La première fois que j’ai entendu parler de psychanalyse, je devais avoir une dizaine d’années. Mes parents avaient un couple d’amis, tous les deux en analyse. Il y avait quelque chose d’admiratif dans la voix de ma mère quand elle en parlait. Puis elle continuait avec un: « Ah, si j’avais des sous, je ferai une psychanalyse!” Leurs amis ne semblaient pas rouler sur l’or, mais ils avaient l’air heureux. Puis, quelques années plus tard, c’est Freud qui s’est invité dans les conversations familiales, quand ma mère a repris des études à la fac de Vincennes: il y avait une UV psycho! Mais quand mon frère fut en souffrance à l’entrée de l’adolescence, la psychanalyse s’est éloignée d’un coup: “Ce sont les fous qui consultent, il n’y a pas de fous chez nous!”

Freud est revenu quand je suis arrivé en philo, l’année du bac. C’était au programme. J’ai découvert avec méfiance et curiosité les “Cinq Leçons de psychanalyse”, parvenant enfin à élaborer une pensée autour de celui dont ma mère me lançait malhabilement le nom au visage lorsque, crise d’adolescence aidant, je reprochais tant et tant de choses à mes parents: “Tu fais ta crise d’ado, Freud l’a écrit, ça te passera.”

Qui était ce type qui savait tout de moi avant même que je ne l’aie fait, pensé, désiré? J’ai commencé à voir se dessiner les portes de l’inconscient et à imaginer le monde qui se cachait derrière. Alors forcément, quand l’heure de la fac eut sonné, je pris aussi une UV en psycho. Sur le Psychodrame de Jacob Levy Moreno.

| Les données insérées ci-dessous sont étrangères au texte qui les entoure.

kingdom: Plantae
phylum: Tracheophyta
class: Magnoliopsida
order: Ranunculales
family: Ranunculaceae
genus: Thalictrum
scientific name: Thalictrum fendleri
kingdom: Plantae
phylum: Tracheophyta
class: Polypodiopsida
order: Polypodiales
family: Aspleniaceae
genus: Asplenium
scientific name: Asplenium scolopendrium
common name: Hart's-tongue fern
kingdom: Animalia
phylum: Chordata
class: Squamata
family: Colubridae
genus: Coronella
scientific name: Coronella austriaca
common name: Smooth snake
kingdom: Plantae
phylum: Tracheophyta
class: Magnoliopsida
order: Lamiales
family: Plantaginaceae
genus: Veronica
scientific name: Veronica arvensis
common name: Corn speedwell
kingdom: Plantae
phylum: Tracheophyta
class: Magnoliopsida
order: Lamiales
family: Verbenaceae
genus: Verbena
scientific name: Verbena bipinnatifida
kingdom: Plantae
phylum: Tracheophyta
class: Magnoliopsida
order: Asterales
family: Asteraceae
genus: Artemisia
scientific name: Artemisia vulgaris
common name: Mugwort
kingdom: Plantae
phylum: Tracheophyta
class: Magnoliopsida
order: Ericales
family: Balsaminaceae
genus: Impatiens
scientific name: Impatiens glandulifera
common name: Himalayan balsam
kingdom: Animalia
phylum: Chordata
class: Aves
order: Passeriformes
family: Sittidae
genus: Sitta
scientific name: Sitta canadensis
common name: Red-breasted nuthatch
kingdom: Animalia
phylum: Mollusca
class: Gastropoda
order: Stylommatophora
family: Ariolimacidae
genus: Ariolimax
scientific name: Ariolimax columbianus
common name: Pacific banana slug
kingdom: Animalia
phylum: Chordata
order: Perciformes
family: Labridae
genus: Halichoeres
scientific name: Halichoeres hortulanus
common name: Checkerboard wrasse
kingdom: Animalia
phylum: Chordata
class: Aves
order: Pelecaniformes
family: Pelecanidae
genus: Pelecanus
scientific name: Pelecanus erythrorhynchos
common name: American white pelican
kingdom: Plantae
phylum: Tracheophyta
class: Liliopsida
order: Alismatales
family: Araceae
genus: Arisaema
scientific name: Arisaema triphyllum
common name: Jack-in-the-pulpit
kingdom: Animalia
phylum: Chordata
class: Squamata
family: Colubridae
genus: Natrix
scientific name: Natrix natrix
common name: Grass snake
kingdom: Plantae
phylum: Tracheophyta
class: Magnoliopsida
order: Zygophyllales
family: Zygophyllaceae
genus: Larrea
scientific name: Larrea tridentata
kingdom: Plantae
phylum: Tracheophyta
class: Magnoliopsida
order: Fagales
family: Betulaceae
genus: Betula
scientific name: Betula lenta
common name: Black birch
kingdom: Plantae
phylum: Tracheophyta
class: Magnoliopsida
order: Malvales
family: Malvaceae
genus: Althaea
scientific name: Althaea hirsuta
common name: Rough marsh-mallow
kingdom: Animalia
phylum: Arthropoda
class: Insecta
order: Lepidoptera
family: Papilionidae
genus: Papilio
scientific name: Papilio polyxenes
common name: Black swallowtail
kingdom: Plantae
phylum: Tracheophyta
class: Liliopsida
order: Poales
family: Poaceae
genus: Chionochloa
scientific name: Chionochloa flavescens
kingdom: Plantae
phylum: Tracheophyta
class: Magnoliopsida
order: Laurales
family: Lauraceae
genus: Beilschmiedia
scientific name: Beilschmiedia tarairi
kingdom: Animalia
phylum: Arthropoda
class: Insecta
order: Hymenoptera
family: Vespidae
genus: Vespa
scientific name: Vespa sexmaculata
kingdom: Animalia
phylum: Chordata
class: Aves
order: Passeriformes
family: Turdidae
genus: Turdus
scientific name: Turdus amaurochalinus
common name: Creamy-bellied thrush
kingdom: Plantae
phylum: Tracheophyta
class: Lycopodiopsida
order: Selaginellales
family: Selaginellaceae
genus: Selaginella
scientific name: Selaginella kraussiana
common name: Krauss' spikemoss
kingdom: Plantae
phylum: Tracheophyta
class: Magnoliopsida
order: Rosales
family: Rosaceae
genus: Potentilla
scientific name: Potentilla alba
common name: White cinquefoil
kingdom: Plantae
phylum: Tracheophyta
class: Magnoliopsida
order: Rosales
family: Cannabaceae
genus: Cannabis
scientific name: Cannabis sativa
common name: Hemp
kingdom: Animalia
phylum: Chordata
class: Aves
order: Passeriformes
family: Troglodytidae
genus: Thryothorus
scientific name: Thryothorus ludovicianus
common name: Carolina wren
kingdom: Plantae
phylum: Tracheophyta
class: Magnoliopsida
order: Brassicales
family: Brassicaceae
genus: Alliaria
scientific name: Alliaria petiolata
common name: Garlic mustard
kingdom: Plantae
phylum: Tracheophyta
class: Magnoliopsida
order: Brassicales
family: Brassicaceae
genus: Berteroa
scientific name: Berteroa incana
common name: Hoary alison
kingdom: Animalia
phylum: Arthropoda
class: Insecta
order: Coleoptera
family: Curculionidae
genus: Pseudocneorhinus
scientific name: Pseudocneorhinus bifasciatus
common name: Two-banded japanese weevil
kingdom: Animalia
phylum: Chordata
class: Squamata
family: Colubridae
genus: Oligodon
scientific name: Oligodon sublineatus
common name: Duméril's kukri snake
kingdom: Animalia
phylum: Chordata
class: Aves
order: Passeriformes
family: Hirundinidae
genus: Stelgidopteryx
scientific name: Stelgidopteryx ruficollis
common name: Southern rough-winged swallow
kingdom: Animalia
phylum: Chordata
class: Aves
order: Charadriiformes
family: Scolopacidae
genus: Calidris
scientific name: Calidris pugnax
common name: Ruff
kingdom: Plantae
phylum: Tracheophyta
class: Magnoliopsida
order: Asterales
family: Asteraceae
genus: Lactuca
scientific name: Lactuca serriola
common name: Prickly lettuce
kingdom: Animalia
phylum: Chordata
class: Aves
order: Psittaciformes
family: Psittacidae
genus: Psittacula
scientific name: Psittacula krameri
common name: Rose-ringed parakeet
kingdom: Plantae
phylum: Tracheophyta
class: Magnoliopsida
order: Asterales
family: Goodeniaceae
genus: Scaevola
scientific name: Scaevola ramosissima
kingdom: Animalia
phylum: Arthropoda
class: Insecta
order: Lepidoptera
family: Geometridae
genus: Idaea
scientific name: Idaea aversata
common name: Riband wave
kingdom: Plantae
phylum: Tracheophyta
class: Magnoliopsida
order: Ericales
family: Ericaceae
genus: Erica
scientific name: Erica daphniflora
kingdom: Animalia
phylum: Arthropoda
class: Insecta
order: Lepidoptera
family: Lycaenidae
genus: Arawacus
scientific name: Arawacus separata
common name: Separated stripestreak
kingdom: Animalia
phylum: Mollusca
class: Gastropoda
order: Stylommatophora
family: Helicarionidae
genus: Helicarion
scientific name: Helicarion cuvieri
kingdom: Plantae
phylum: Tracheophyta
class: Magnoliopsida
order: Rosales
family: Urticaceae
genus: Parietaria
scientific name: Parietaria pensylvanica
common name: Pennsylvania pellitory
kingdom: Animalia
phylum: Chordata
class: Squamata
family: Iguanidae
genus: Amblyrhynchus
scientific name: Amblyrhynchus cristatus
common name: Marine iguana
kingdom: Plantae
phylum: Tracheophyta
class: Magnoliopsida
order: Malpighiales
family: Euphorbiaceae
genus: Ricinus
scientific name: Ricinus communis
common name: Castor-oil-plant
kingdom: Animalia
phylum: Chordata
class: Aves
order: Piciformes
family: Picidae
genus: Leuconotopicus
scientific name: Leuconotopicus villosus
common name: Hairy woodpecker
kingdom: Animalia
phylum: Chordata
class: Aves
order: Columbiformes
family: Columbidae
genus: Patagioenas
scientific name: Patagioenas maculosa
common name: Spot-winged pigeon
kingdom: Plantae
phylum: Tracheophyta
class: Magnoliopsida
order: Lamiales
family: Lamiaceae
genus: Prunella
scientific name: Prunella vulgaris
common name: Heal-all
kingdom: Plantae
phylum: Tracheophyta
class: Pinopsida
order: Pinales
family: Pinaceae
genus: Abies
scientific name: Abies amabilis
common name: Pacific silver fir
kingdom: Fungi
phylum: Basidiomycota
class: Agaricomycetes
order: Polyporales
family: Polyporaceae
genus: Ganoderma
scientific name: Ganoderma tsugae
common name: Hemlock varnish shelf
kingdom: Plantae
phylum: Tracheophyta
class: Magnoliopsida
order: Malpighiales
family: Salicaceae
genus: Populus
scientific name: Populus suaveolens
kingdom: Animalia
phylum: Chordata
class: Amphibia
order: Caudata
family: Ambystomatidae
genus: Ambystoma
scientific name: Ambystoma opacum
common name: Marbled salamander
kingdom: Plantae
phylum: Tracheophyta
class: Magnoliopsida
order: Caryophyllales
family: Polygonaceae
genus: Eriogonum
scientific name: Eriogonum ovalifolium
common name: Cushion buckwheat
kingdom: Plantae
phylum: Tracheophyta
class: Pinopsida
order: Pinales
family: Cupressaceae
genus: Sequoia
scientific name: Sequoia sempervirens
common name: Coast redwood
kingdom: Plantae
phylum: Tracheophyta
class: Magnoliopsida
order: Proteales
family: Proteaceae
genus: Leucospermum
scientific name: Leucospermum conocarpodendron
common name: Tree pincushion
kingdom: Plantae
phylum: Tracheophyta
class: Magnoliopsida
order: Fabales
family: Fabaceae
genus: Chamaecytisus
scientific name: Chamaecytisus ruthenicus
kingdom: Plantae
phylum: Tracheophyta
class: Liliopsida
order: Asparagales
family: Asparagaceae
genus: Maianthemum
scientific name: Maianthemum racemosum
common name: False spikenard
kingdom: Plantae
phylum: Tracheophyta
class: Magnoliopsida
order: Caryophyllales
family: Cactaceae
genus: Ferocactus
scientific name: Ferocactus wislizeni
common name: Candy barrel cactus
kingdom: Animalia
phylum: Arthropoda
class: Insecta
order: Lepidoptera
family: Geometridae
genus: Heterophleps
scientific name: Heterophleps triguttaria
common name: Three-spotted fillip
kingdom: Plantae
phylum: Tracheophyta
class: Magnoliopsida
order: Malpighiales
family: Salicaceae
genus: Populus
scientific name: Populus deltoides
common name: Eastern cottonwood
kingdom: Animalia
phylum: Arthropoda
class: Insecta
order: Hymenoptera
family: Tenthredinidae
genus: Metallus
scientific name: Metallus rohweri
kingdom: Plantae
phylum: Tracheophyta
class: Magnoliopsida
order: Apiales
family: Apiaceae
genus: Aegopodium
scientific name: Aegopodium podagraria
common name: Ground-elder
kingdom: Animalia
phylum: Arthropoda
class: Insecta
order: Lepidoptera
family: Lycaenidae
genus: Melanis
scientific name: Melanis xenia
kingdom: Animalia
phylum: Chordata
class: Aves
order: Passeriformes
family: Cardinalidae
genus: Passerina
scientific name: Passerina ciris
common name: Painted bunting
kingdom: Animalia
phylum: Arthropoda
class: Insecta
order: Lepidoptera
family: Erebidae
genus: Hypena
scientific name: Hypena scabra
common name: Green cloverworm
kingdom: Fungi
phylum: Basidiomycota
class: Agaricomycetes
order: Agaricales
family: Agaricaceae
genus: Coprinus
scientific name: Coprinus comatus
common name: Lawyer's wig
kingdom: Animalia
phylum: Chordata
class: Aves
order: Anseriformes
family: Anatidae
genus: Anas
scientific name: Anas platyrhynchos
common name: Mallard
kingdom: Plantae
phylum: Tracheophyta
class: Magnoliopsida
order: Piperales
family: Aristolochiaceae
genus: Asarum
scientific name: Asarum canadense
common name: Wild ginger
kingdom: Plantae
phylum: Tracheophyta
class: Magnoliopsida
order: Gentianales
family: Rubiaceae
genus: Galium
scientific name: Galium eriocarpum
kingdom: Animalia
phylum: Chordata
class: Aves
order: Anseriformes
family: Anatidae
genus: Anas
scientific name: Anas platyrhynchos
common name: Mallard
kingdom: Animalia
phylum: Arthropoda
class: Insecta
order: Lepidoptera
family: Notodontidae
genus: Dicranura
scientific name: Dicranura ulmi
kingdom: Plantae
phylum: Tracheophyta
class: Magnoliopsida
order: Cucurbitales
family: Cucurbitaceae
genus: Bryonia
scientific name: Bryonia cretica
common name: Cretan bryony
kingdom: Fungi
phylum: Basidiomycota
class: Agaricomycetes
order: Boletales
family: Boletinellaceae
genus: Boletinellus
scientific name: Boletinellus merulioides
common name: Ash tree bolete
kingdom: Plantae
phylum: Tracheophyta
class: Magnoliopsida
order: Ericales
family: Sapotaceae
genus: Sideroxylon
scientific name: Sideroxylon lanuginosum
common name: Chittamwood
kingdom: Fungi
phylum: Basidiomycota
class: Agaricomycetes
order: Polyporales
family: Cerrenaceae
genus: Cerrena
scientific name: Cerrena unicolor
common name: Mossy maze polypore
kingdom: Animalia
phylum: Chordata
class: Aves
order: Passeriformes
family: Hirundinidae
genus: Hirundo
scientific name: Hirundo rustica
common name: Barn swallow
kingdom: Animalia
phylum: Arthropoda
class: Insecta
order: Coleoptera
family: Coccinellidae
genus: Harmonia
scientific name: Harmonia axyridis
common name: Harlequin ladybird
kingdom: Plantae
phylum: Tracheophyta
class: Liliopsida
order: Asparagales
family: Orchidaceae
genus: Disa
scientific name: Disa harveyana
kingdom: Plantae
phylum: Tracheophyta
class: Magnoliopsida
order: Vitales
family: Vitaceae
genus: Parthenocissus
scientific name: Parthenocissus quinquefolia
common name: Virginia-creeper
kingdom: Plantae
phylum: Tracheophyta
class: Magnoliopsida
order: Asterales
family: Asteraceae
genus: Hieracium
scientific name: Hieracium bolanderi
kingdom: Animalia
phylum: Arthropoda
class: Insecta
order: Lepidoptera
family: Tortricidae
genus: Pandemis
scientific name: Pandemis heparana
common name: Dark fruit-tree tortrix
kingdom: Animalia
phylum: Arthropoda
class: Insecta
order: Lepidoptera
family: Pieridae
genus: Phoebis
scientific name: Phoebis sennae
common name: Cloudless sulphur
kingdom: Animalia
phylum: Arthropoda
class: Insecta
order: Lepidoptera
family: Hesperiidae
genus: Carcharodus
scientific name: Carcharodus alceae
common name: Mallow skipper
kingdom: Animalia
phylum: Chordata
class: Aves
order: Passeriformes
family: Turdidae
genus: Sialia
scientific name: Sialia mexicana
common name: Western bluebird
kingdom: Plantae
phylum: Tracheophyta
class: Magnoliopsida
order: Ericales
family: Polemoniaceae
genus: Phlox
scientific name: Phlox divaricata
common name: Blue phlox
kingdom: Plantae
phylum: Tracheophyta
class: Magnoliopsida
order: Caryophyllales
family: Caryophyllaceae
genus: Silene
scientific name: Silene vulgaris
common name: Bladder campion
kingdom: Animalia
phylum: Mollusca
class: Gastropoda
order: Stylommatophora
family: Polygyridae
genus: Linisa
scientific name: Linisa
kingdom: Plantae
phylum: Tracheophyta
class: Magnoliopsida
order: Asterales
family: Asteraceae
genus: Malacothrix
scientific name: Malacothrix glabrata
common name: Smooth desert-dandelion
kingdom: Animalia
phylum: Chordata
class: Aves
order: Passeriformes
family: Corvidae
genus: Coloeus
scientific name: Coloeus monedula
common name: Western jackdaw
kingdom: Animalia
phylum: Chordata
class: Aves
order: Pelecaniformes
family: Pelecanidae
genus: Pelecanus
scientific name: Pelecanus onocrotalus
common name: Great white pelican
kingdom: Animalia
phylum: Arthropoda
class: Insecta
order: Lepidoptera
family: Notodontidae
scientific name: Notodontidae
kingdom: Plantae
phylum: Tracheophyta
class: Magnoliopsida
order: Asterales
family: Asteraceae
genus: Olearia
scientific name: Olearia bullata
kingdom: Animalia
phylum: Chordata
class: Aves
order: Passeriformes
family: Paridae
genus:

Les années passèrent. C’est ma compagne qui la première eut recours à un psychologue. J’étais impressionné et curieux. Mais le tabou maternel m’empêchait de franchir le pas. Je commençais alors à mener des ateliers théâtre dans un hôpital de jour auprès d’adultes souffrant de psychoses. Démarrait une aventure qui allait durer presque trente années, et qui se poursuit encore.

Puis je devins papa, par deux fois. Et c’est mon fils qui tout petit rencontra un psychologue, pas parce qu’il était fou, mais parce que sa maman et moi ne savions pas comment accueillir ses sanglots violents et récurrents au réveil. Était-ce aussi simple et évident que ça de rencontrer un psy? J’eus la réponse quand ce fut mon tour.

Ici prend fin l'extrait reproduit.